--- START ---
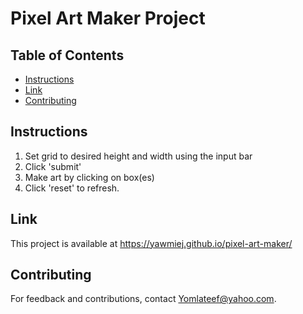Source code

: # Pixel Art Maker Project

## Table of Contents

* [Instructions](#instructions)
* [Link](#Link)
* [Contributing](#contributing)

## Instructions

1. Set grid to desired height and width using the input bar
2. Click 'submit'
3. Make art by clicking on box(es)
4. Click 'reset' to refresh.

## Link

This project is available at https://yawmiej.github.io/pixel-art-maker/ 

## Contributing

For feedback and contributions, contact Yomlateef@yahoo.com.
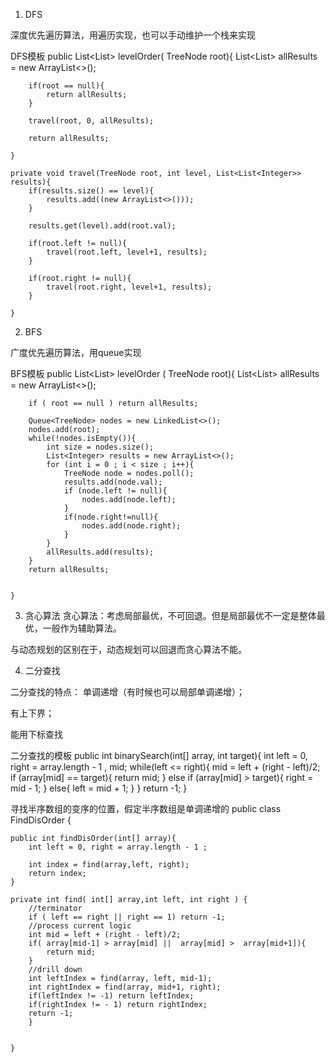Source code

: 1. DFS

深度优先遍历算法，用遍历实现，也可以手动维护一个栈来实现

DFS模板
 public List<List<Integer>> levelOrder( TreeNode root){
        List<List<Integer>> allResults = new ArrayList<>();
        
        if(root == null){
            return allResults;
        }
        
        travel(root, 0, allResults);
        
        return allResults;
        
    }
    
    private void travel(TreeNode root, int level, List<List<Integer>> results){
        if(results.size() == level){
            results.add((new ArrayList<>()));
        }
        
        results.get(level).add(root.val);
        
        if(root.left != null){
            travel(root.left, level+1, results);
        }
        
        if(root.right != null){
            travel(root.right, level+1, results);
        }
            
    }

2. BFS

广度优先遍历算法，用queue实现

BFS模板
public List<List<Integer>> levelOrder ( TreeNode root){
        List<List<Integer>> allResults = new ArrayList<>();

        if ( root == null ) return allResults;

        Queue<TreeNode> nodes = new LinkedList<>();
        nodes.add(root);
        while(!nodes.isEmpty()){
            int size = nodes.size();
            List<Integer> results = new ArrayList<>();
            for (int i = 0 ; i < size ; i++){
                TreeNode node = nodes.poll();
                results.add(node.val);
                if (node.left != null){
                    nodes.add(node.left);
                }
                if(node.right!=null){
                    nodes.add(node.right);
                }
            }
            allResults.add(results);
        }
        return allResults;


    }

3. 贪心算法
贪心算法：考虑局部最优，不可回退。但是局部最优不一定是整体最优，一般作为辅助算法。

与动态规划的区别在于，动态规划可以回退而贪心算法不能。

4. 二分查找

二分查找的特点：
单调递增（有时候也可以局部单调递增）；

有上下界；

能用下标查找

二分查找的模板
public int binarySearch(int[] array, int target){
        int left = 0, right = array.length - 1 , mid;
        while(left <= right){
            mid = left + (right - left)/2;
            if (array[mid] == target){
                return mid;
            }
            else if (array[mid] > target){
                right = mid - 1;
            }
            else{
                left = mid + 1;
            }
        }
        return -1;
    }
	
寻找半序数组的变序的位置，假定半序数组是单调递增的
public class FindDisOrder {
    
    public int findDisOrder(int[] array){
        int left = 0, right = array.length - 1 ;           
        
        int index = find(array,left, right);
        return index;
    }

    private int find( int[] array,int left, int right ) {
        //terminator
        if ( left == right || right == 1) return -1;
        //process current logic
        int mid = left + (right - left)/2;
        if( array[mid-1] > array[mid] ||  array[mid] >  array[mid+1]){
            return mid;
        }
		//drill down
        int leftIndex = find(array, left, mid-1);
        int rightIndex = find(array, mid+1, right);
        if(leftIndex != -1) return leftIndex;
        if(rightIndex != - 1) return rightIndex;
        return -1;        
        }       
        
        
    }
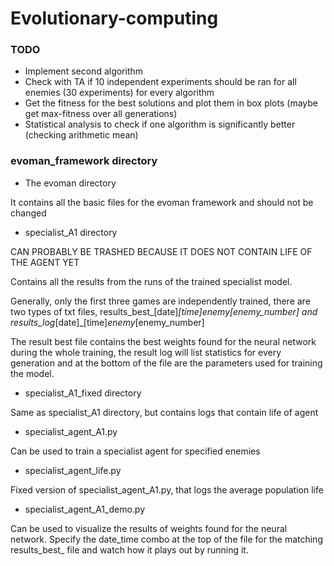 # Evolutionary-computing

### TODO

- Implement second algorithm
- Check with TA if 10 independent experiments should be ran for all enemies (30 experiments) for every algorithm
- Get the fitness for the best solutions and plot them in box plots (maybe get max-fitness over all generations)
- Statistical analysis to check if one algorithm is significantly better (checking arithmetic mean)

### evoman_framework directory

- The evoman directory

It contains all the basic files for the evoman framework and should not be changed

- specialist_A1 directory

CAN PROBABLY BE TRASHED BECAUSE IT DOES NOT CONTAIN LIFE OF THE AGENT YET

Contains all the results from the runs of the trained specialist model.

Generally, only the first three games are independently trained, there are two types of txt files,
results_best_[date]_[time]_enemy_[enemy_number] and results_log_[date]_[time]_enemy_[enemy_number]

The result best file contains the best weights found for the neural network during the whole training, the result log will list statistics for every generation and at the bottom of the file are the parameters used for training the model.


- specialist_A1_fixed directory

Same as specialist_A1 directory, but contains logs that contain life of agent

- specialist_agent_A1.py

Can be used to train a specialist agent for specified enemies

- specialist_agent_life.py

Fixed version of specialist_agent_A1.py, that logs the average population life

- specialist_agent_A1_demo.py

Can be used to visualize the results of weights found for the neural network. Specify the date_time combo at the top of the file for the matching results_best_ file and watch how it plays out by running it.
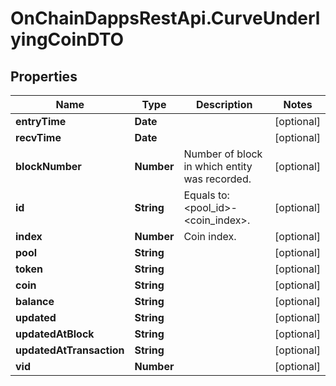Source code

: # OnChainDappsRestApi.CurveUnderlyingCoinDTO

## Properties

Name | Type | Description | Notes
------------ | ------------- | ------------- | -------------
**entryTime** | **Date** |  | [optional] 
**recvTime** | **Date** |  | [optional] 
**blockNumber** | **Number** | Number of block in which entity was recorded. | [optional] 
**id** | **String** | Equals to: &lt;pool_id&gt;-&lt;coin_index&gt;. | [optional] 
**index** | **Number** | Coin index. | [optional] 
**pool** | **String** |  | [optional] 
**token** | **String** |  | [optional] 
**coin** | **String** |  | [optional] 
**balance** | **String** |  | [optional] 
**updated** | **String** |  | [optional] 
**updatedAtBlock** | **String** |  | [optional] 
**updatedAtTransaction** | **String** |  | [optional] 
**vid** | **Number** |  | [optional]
--- END ---
To do
Show the lines of the records that contain the word "should".

Response to this task
- Check with TA if 10 independent experiments should be ran for all enemies (30 experiments) for every algorithm
It contains all the basic files for the evoman framework and should not be changed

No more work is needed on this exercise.